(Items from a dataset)
= = = =

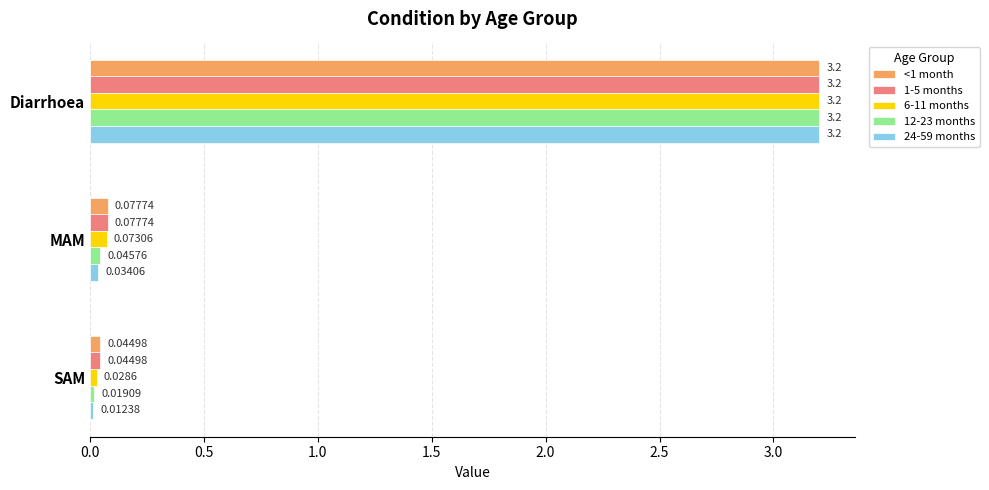

Count the number of data series in this chart.

5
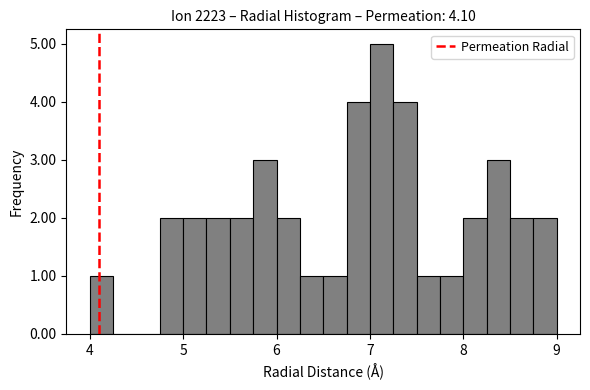

Read against the x-axis, roughly where is the centre of the tallest bar?

7.1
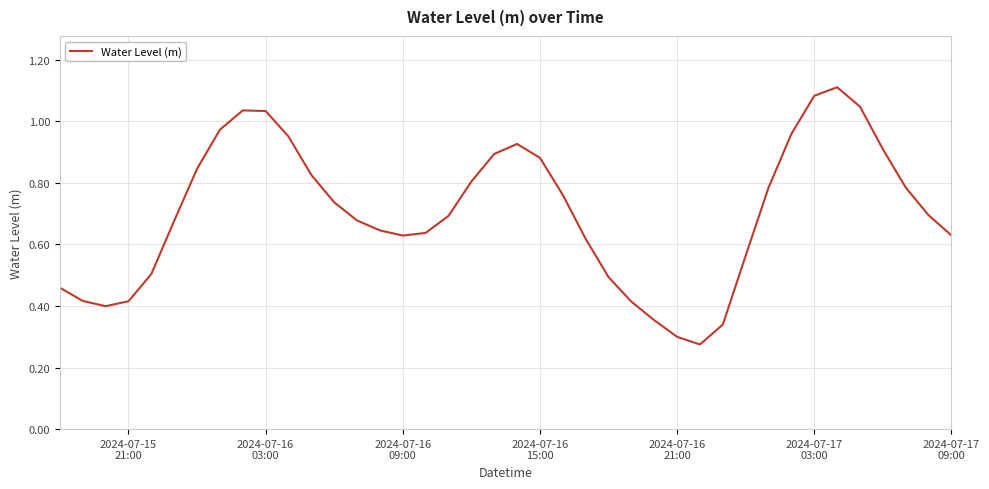

Does the chart display data point markers on the line(s)?

No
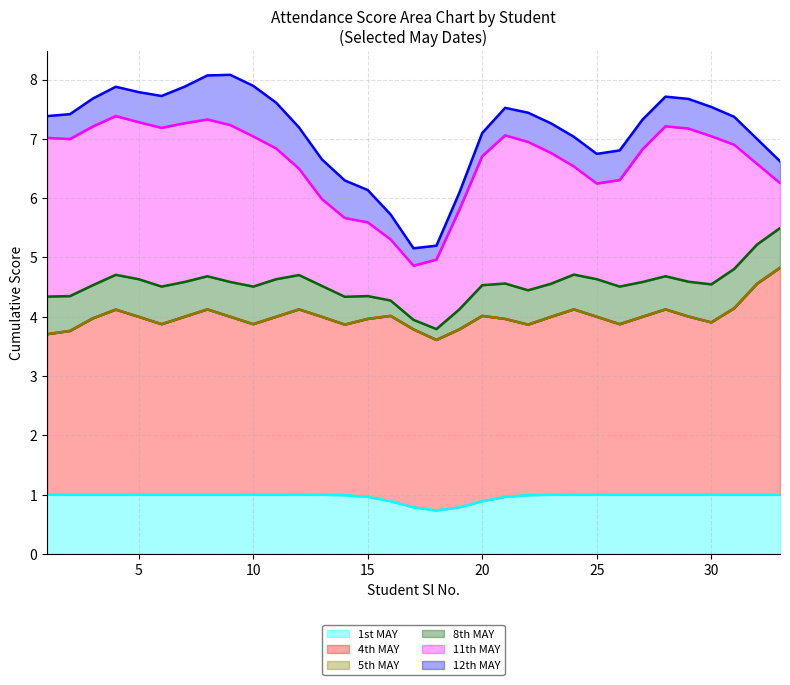

True or false: 11th MAY has more than 0 interior local peaks.

True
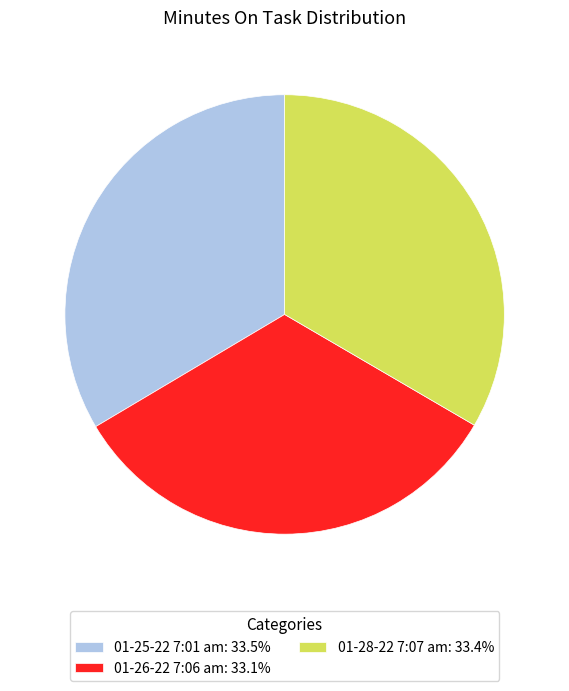

How many segments does this pie chart have?

3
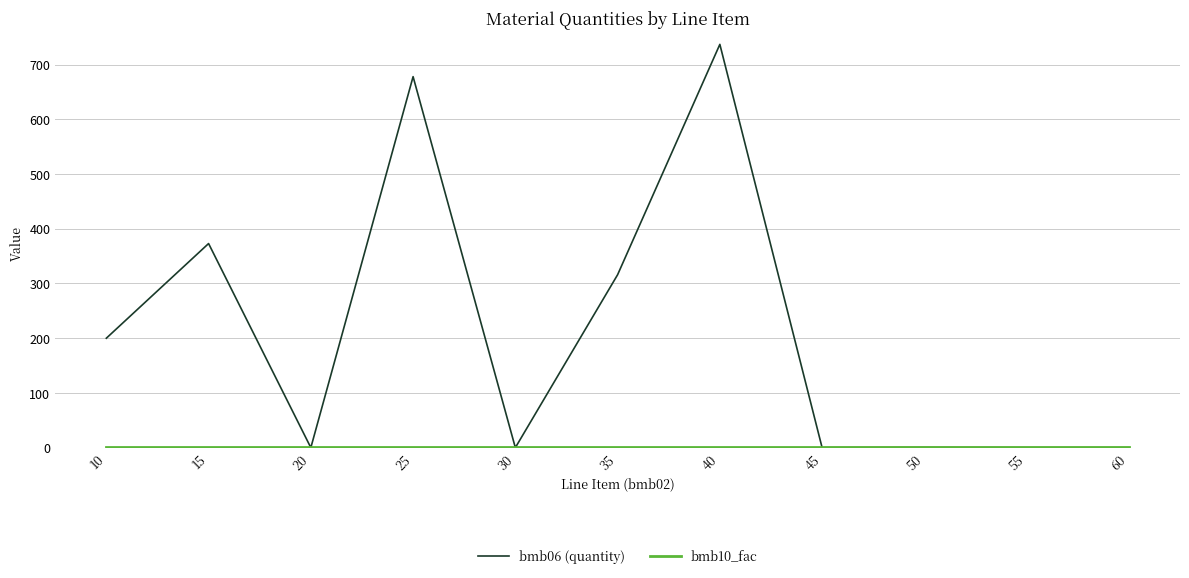

Which category has the highest value across all series?

40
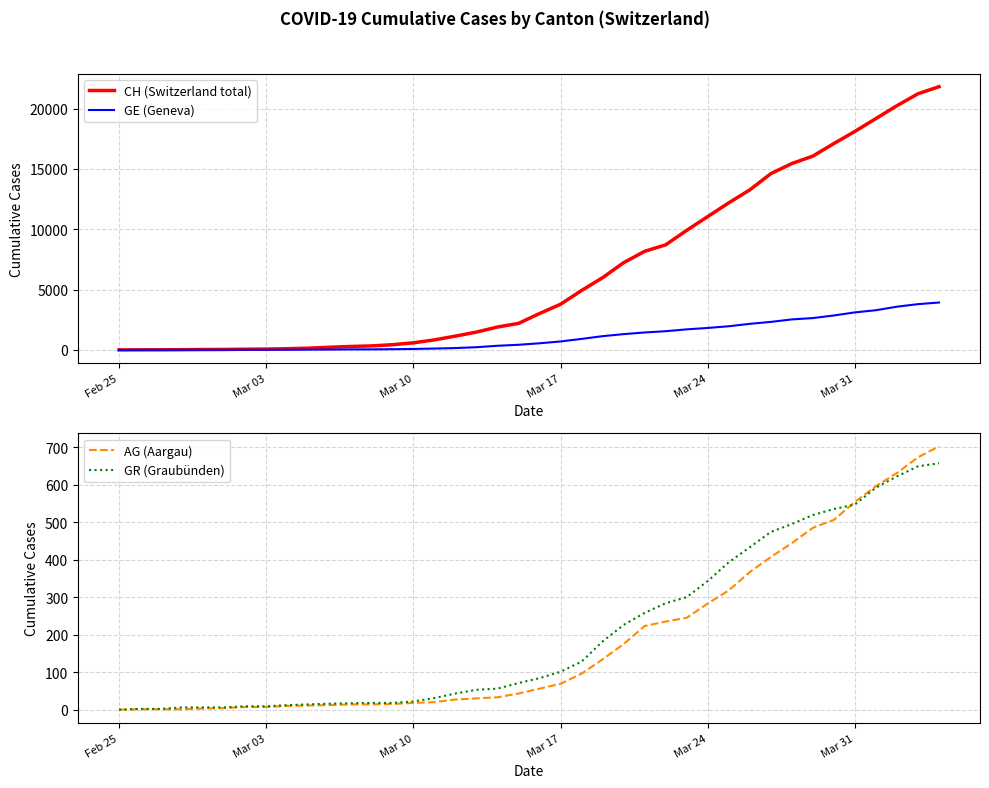

What is the greatest value displayed?

21816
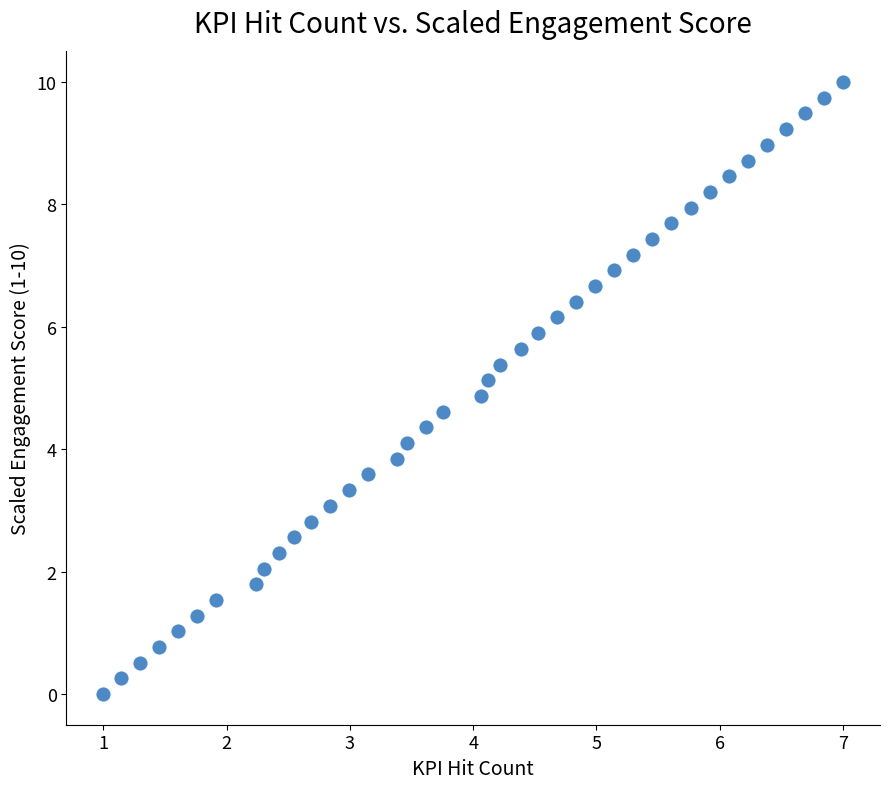

What is the range of Y values (max minus min)?

10.0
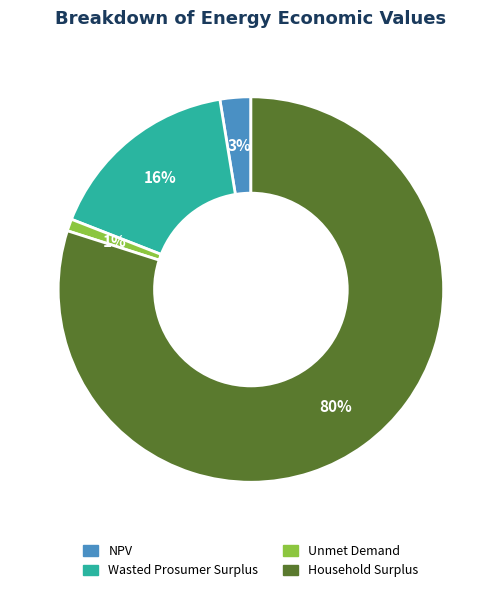

How many segments does this pie chart have?

4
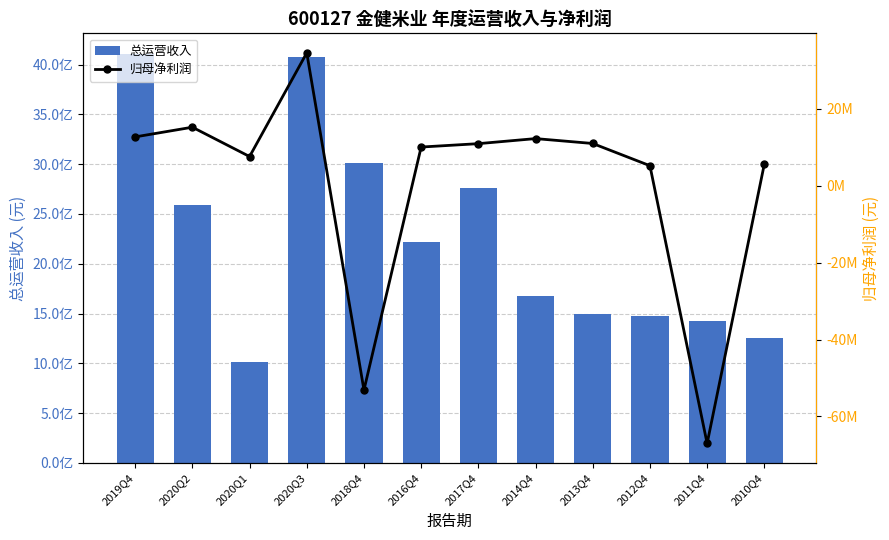

What position from the right is 2012Q4?

3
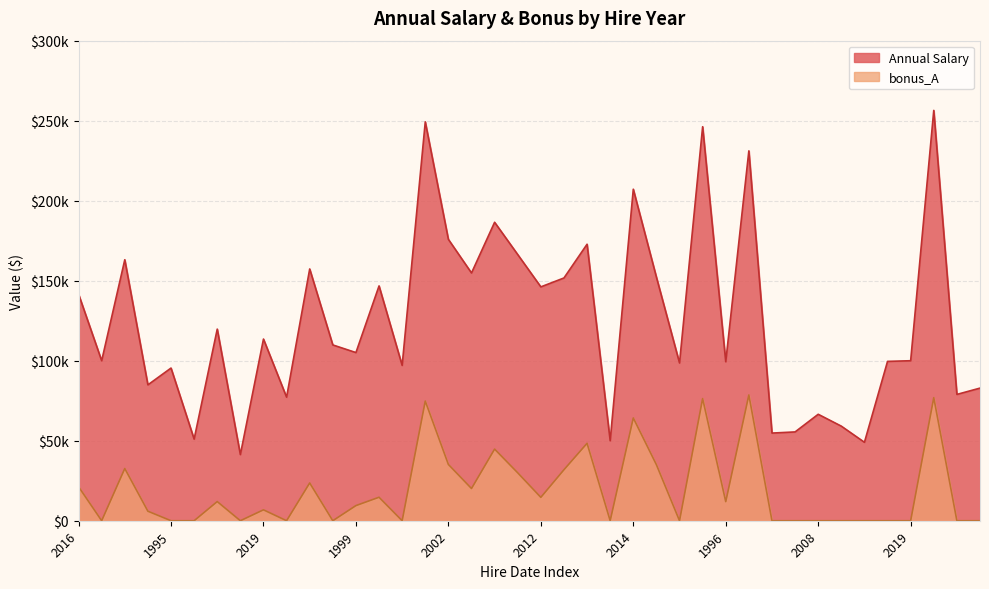

What is the total value across all series at 2019?

90856.9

= = = =

■ Work instruction
Begin at the line that has "What is the greatest value displayed?" and stop after the last of the lines, then write those lines again with "segments" renamed to "slices" and everything else unchanged. Leave the pictures out.

■ Result for this exercise
What is the greatest value displayed?

21816

What is the range of Y values (max minus min)?

10.0

How many slices does this pie chart have?

4

What position from the right is 2012Q4?

3

What is the total value across all series at 2019?

90856.9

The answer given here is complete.